I giudici della Suprema Corte respingono tutti i motivi di ricorso del lavoratore. In particolare, affermano gli ermellini, la motivazione del giudice del gravame è corretta in relazione alla valutazione delle conseguenze dell'inadempimento datoriale, in quanto coerente con i principi di diritto in tema di responsabilità contrattuale, che sicuramente genera una presunzione di imputabilità al debitore, ma non ne determina una responsabilità per danni al di là di quelli prevedibili dal punto di vista della sussistenza di un nesso causale secondo un criterio di ragionevole derivazione dal comportamento inadempiente.

Quindi, considerato che il licenziamento illegittimo è fonte di responsabilità contrattuale e non extracontrattuale, deve aversi riguardo alla prevedibilità dei danni conseguenti all'illegittimità del recesso, costituendo quello della prevedibilità un parametro di legge.

Non si tratta, ha affermato in sostanza la Cassazione, di riduzione della misura risarcitoria di legge, ma di determinazione delle conseguenze pregiudizievoli connesse all'illegittimità del licenziamento, sicuramente sussistenti in relazione al perdurante stato di disoccupazione, ma in misura, ritenuta dai giudici di merito, congruamente determinata nei limiti di un quadriennio successivo alla risoluzione del rapporto di lavoro.

La prevedibilità, infatti, costituisce uno dei criteri di determinazione del danno risarcibile, consistente in un giudizio di probabilità del verificarsi di un futuro danno espresso in astratto che deve tenere peraltro conto di circostanze di fatto concretamente conosciute, attenendo la stessa non già al giudizio di responsabilità, bensì al danno considerato nel suo concreto ammontare e si deve coniugare con il criterio di regolarità causale.

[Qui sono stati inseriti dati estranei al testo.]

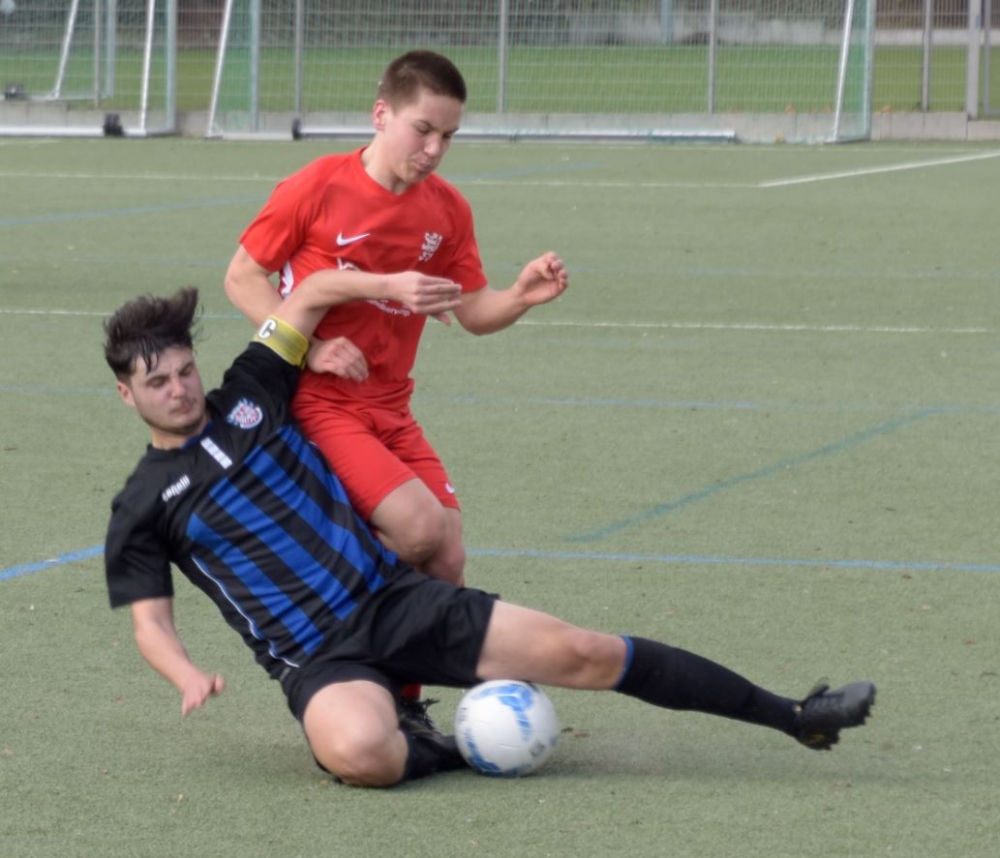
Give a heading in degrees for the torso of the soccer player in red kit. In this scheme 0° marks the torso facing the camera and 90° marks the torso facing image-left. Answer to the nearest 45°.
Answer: approximately 315°

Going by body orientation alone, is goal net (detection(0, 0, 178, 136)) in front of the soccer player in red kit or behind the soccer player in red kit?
behind
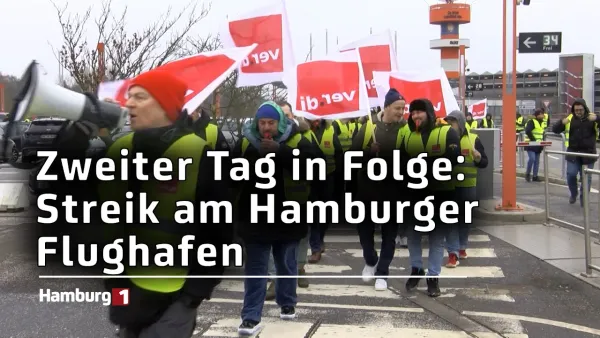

La Corte di Cassazione, infine, respinge anche la pretesa del lavoratore di non aver incluso nell’indennità risarcitoria i premi aziendali ai dipendenti rimasti in servizio, gli aumenti tabellari e di anzianità, poiché il ricorso deve avere, a pena di inammissibilità, carattere di specificità, completezza e riferibilità alla decisione impugnata. Si tratta di voci retributive che attengono a trattamenti accessori non percepiti al momento del licenziamento e che pertanto non possono entrare a far parte della retribuzione globale di fatto.